Montaj tezgahında çalışan bir işçi günde yüzlerce parçayı rutin bir şekilde monte ederken, kendi işini kolaylaştıracak, monte ettiği parçalara erişimini daha rahat hale getirecek bir dizayn hakkında hiç kafa yormaya gerek duymuyor. İşe başladığında kendisine ne şekilde öğretildi ise o düzeni hiç bozmadan devam etmeyi tercih ediyor. Yıllarca hiç kanıksamadan aynı hatayı, aynı eksikliği yaparak çalışabiliyor.
Ofis personeli olarak çalışan bir personel her gün rutin olarak yaptığı evrak işlerini yaparken kendisini hiç sorgulamıyor. Bu işi nasıl daha kolay, daha hızlı, daha verimli şekilde yapabilirim diye düşünmüyor ve gün sonunda fazla evrak işi yaptığı için ekstra vakit bulamadığından şikayet ediyor.
Bazen insanlar çalıştıkları ortamda sürekli aynı işi yaptıklarından, sürekli aynı noktalara odaklandıklarından çok basit çözümleri olan şeyleri görmeyebiliyorlar. Biz buna işletme körlüğü diyebiliriz. Fakat yukarıda bahsettiğim şey işletme körlüğünden ziyade, istemsizce çalışmanın sonuçlarıdır.
Buradan şunu anlayabileceğimizi düşünüyorum. Birçoğumuz yaptığımız işi sevmediğimiz gibi, sevmek için bir çaba harcama konusunda da yeterli değiliz.

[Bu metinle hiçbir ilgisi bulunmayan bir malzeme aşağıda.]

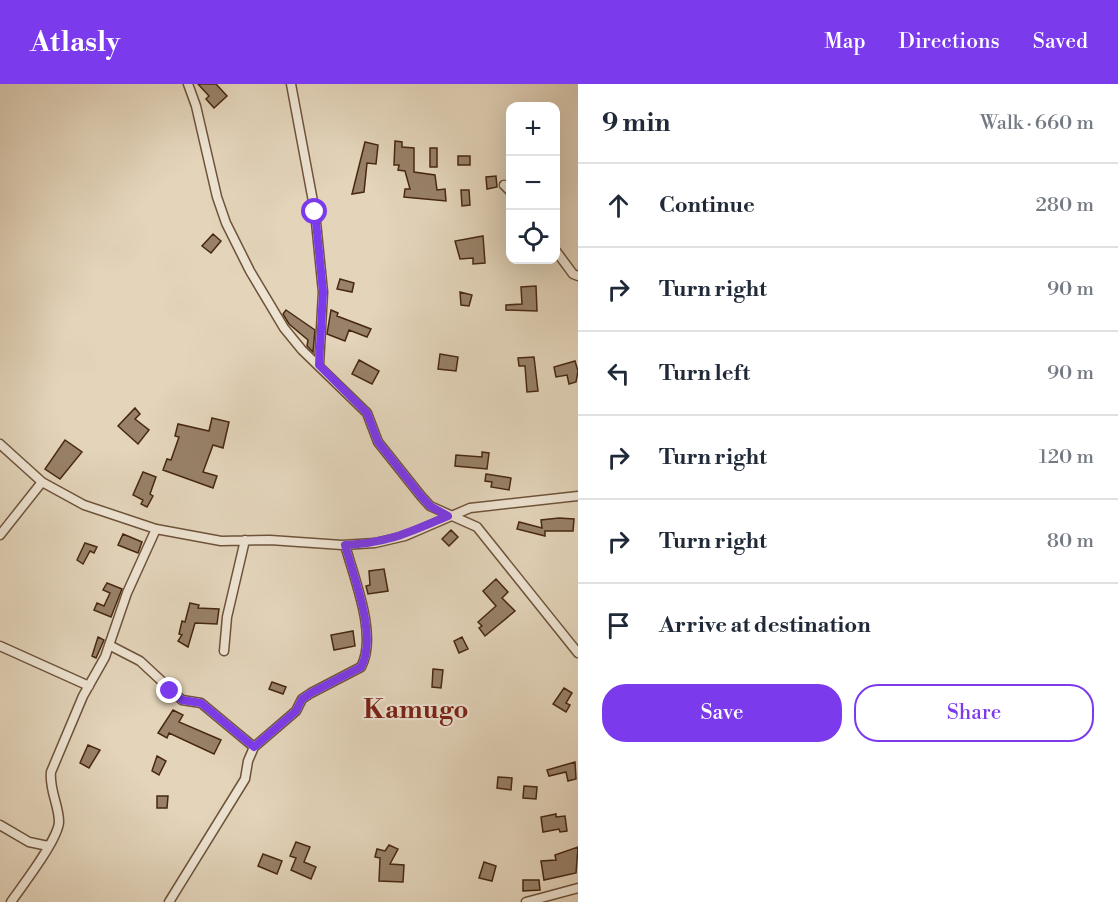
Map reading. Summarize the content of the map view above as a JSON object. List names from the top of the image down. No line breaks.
{"districts":["Kamugo"],"page":{"header":"Atlasly","nav":["Map","Directions","Saved"],"heading":["9 min","Walk · 660 m"],"map_buttons":["+","−"],"list":[["Continue","280 m"],["Turn right","90 m"],["Turn left","90 m"],["Turn right","120 m"],["Turn right","80 m"],"Arrive at destination"],"buttons":["Save","Share"]}}
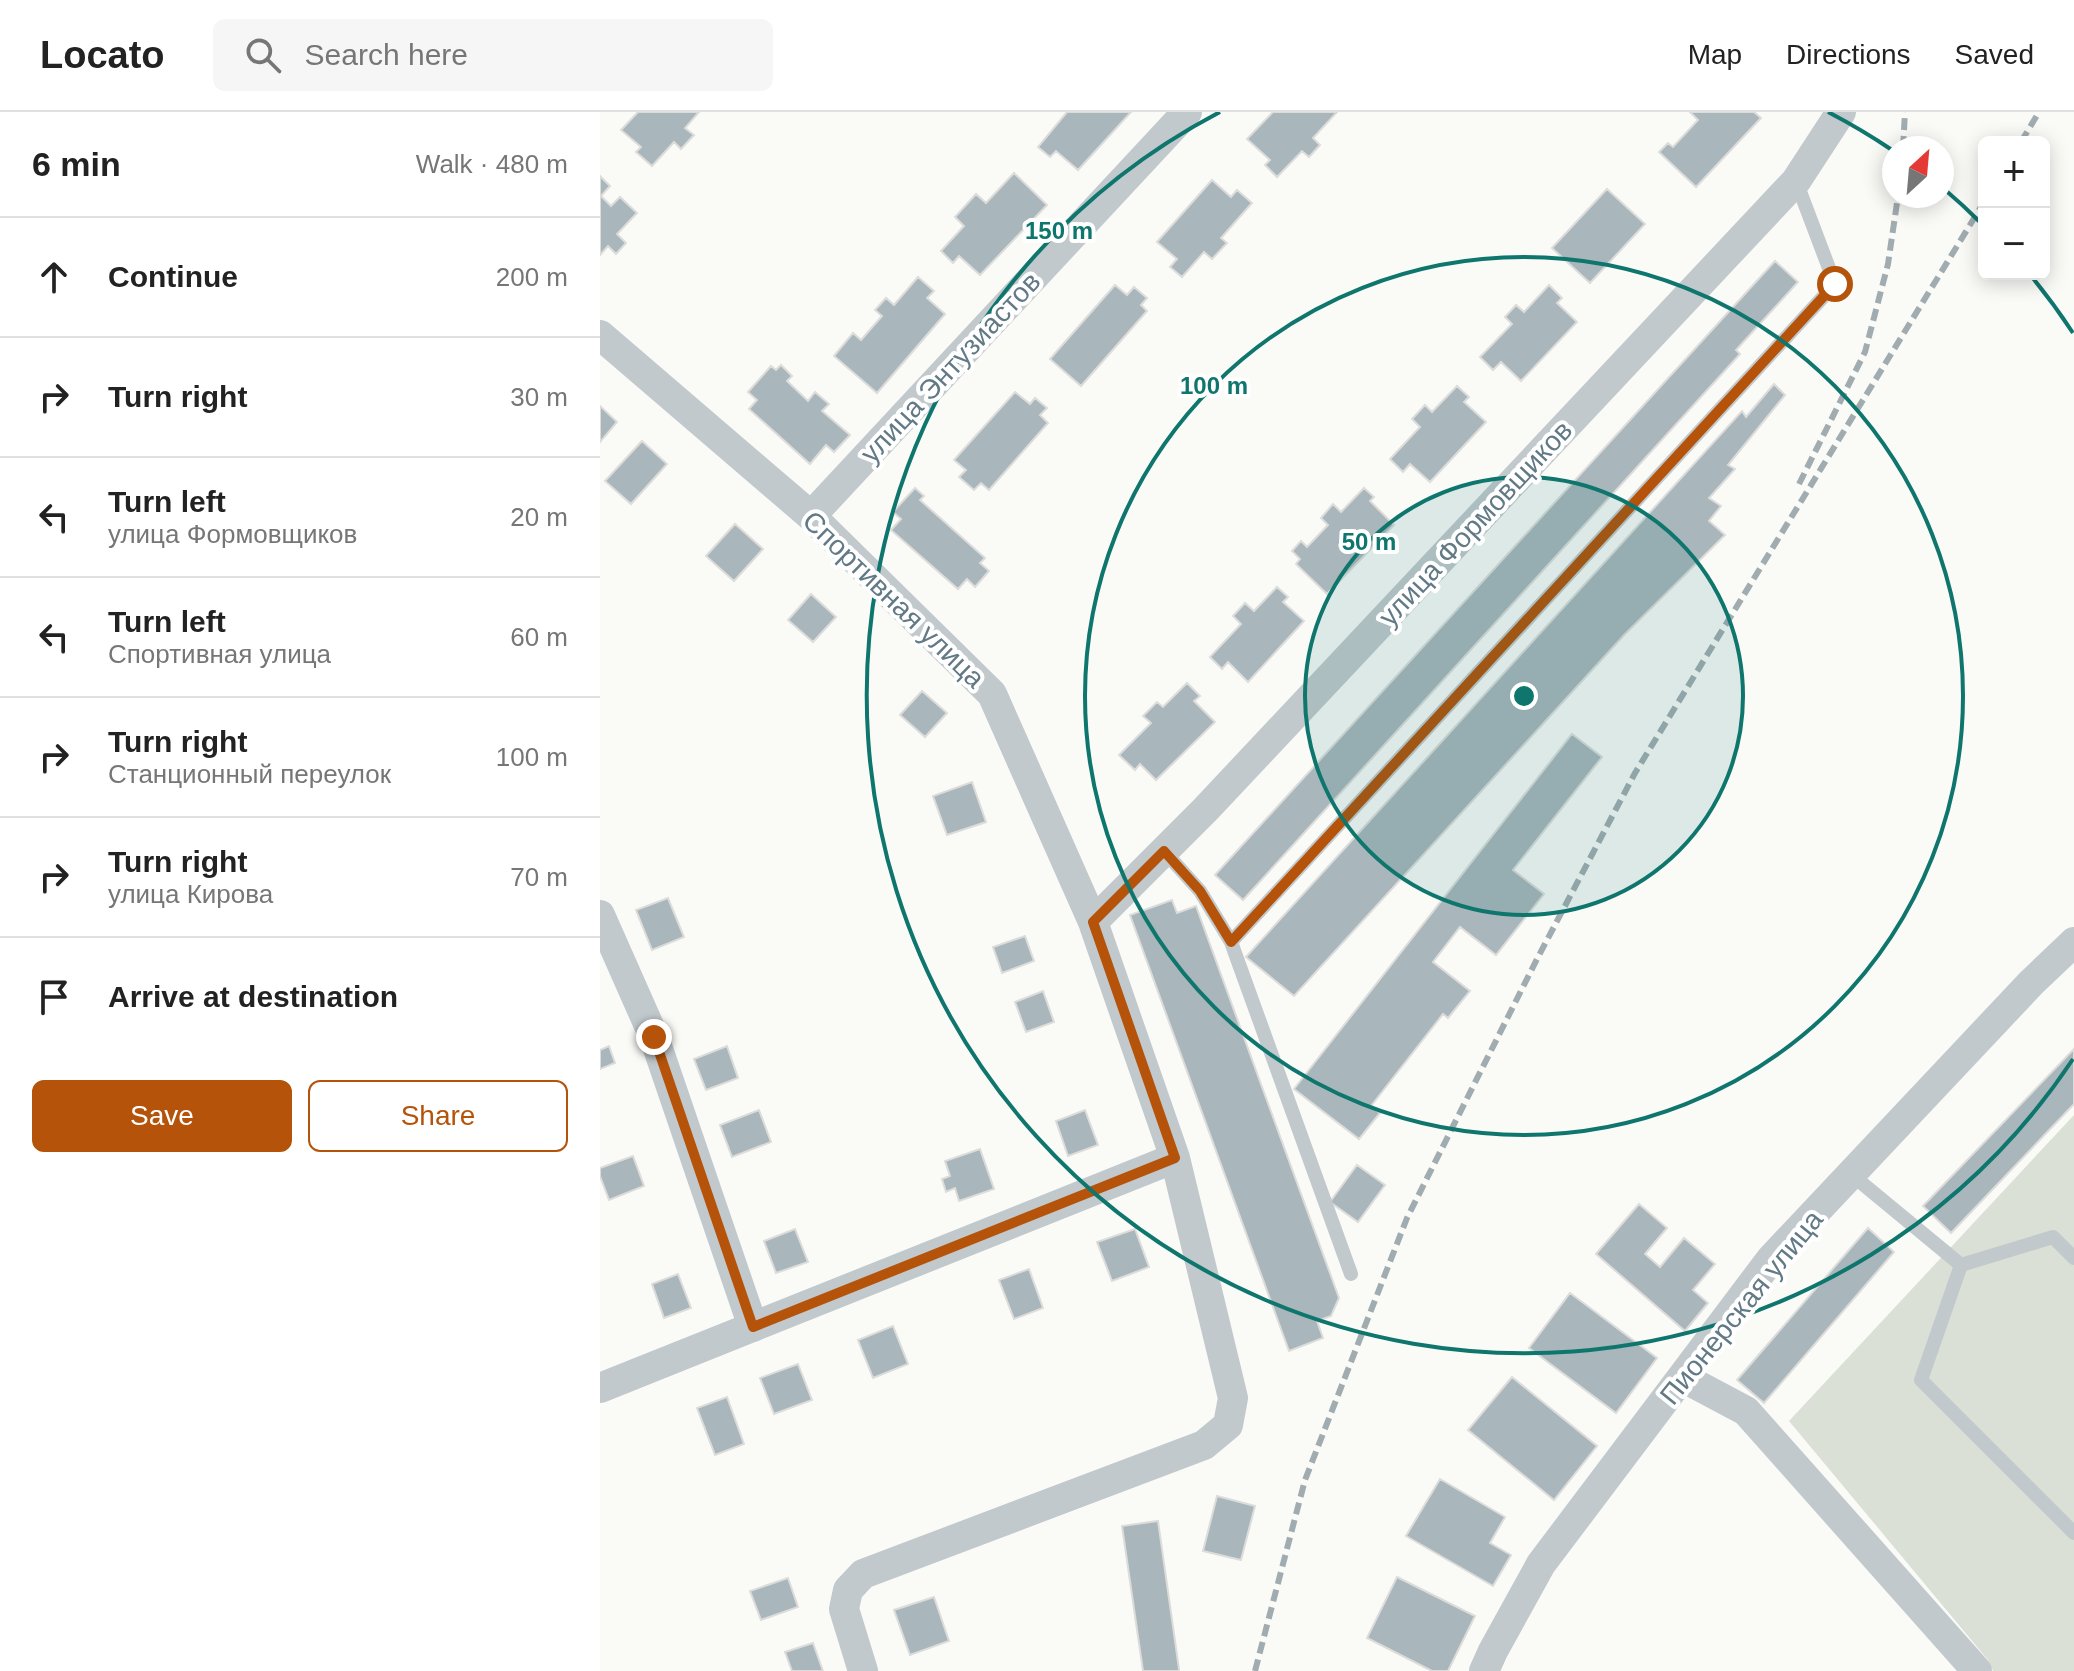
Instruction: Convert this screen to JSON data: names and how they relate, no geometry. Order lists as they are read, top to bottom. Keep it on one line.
{"streets":{"street":["улица Энтузиастов","улица Формовщиков","Спортивная улица","Пионерская улица"]},"crossings":[["улица Энтузиастов","Спортивная улица"],["улица Формовщиков","Спортивная улица"]],"north":"top right","page":{"header":"Locato","search":"Search here","nav":["Map","Directions","Saved"],"heading":["6 min","Walk · 480 m"],"map_buttons":["+","−"],"list":[["Continue","200 m"],["Turn right","30 m"],["Turn left","улица Формовщиков","20 m"],["Turn left","Спортивная улица","60 m"],["Turn right","Станционный переулок","100 m"],["Turn right","улица Кирова","70 m"],"Arrive at destination"],"buttons":["Save","Share"]},"rings":["150 m","100 m","50 m"]}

Oysa firmalarda dikkat ettiğim bir şey var ise o da fark yaratan kişilerin imkanlara çok daha fazla ve kolay eriştiğidir. Günün sonunda her birimiz yaptığımız işleri maddi kazanç elde etmek adına, konforlu bir ortamda sistemli ve rahat bir şekilde çalışmak isteği ile yapmıyor muyuz?
O halde yaptığımız işe fark katmak bizi farklı kılacak yegane yol olmalı. Bunu yapıyor iken yeniliklere açık olmalı, içinde bulunduğumuz döneme ayak uydurmayı da öğrenmeliyiz. Şuan için kurduğumuz bir sistem, bugün için muhteşem olabilecekken yarın hiçbir kıymeti kalmayabilir. Unutmayın ki, Finlandiyalı telefon üreticisi Nokia bir zamanlar piyasasının en büyük oyuncusu idi. Sistemli ve verimli fikirler üretmeli, uygulamaya geçirmeli ve sürekliliğini sağlamalıyız. Bu durumun çıktısı bizim için az önce yukarıda saydığımız daha fazla maddi kazanç, daha konforlu ve rahat bir çalışma hayatı getirecektir. Ama en önemlisi manevi tatmin duygusunu tadacağız. İnanın yıllar geçtikçe aklınızda ne kadar para kazanıp ne kadar rahat ya da zor çalıştığınızdan ziyade çalıştığınız kurumda bıraktığınız güzel izler kalacaktır. Yıllar içinde elde edeceğiniz başarının tatmin duygusunu başka hiçbir şeyde bulamayacağınıza emin olabilirsiniz.
Martin Luther King’in söylediği gibi;
“Eğer sizden sokakları süpürmeniz istenirse, Michelangelo’nun resim yaptığı, Beethoven’in beste yaptığı veya Shakespeare’in şiir yazdığı gibi süpürün. O kadar güzel süpürün ki gökteki ve yerdeki herkes durup ’Burada işini çok iyi yapan, dünyanın en iyi çöpçüsü yaşıyormuş’ desin.”
Siz sessizce çalışın, gürültüyü başarınız yapsın.